What is being asked:
Please return the data word for word and leave out any picture it contains.

Data block:
[Start of Attachment]

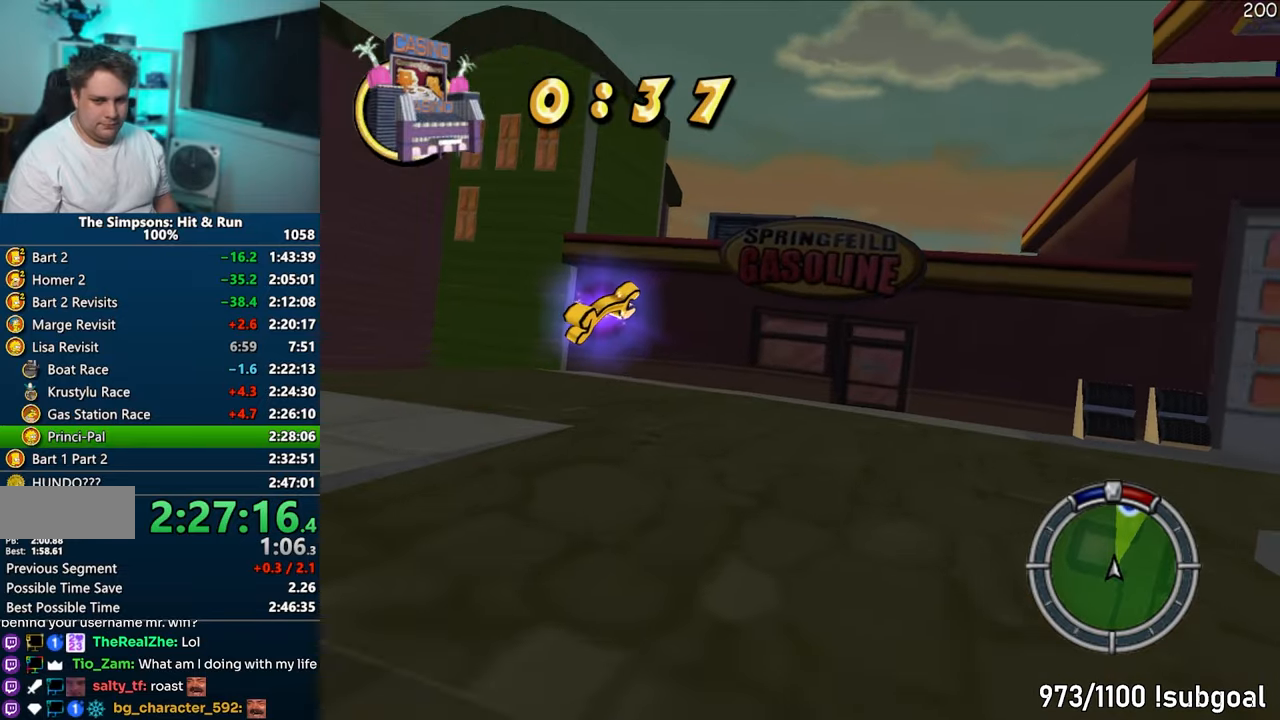
{"buttons": ["CROSS"], "left_stick": "right", "right_stick": "center", "events": [[83, "CROSS", "down"], [283, "CROSS", "up"], [367, "R1", "up"], [383, "CROSS", "down"]]}
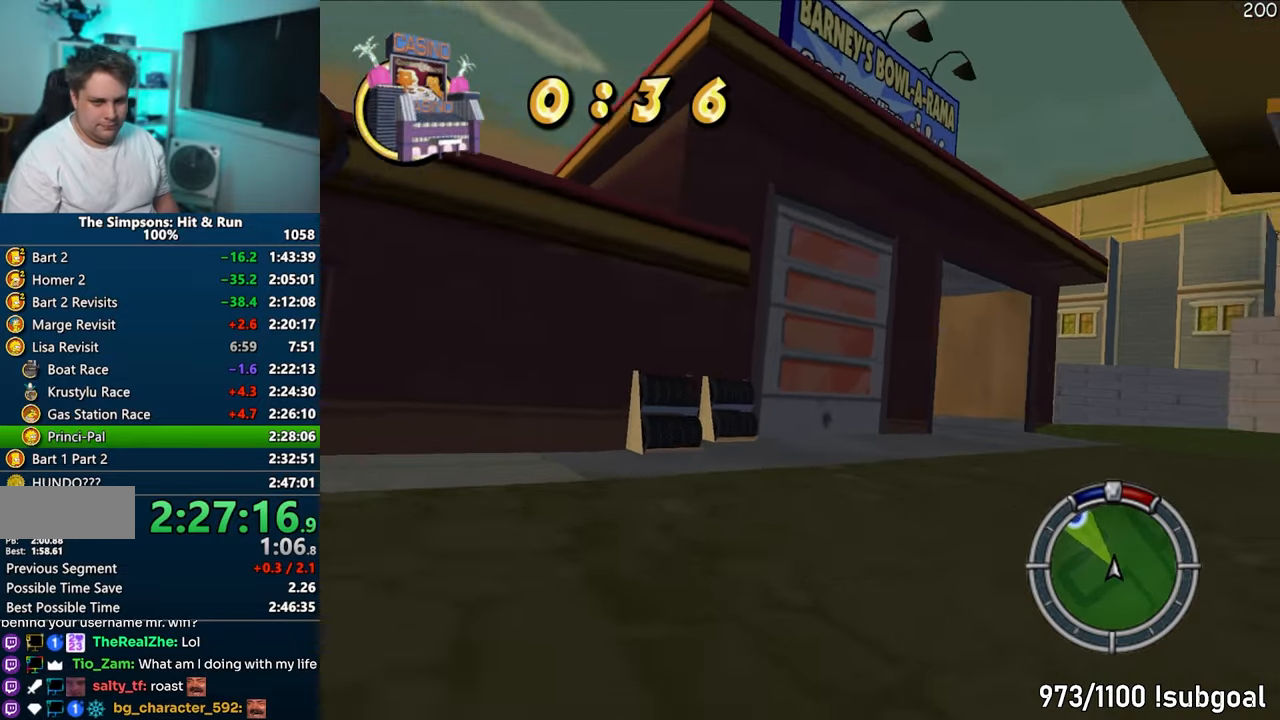
{"buttons": ["CROSS"], "left_stick": "left", "right_stick": "center", "events": [[250, "left_stick", "center"], [450, "left_stick", "left"]]}
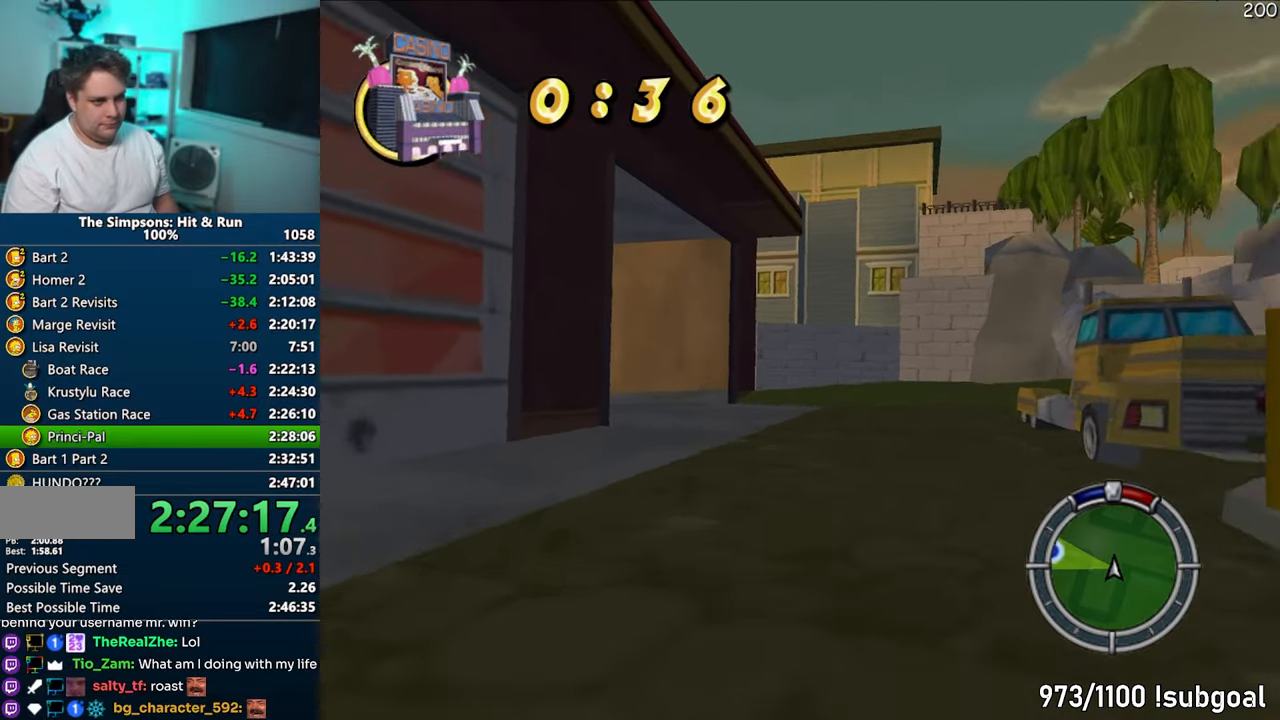
{"buttons": ["CROSS"], "left_stick": "left", "right_stick": "center", "events": [[150, "left_stick", "center"], [200, "left_stick", "left"]]}
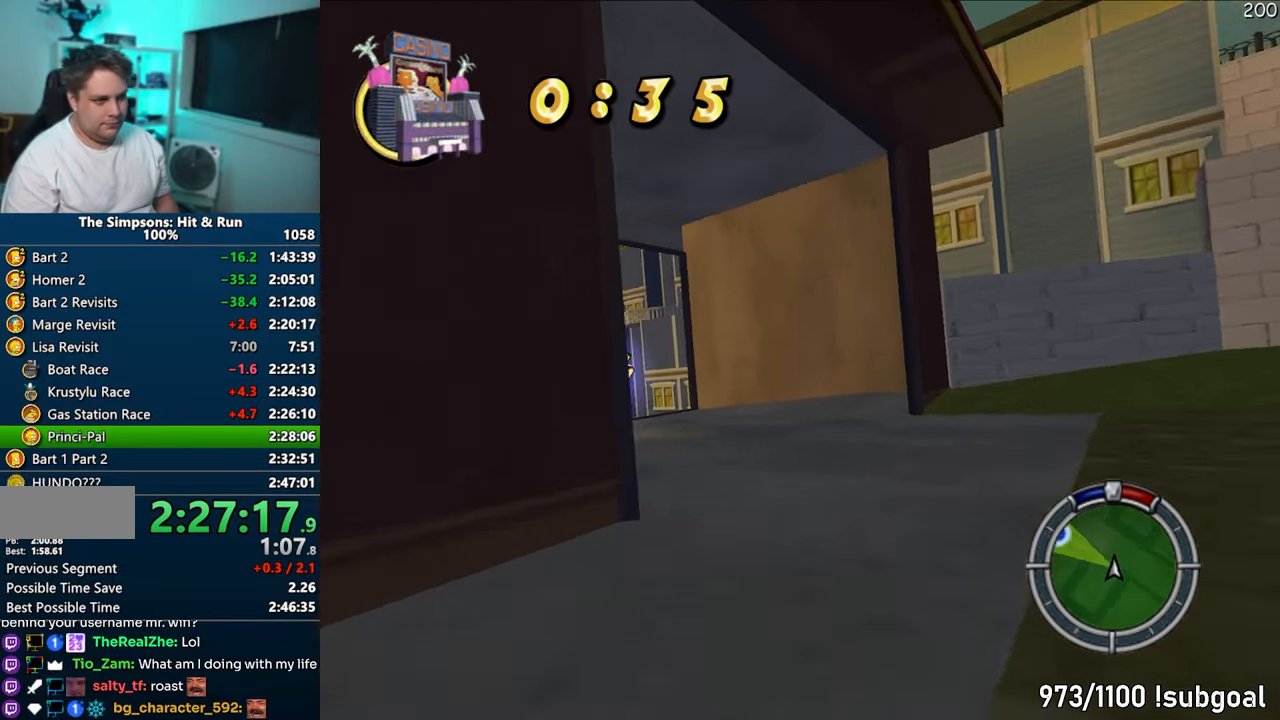
{"buttons": ["CROSS"], "left_stick": "left", "right_stick": "center", "events": [[267, "left_stick", "center"], [333, "left_stick", "left"]]}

[End of Attachment]

Written reply:
{"buttons": ["CROSS"], "left_stick": "right", "right_stick": "center", "events": [[83, "CROSS", "down"], [283, "CROSS", "up"], [367, "R1", "up"], [383, "CROSS", "down"]]}
{"buttons": ["CROSS"], "left_stick": "left", "right_stick": "center", "events": [[250, "left_stick", "center"], [450, "left_stick", "left"]]}
{"buttons": ["CROSS"], "left_stick": "left", "right_stick": "center", "events": [[150, "left_stick", "center"], [200, "left_stick", "left"]]}
{"buttons": ["CROSS"], "left_stick": "left", "right_stick": "center", "events": [[267, "left_stick", "center"], [333, "left_stick", "left"]]}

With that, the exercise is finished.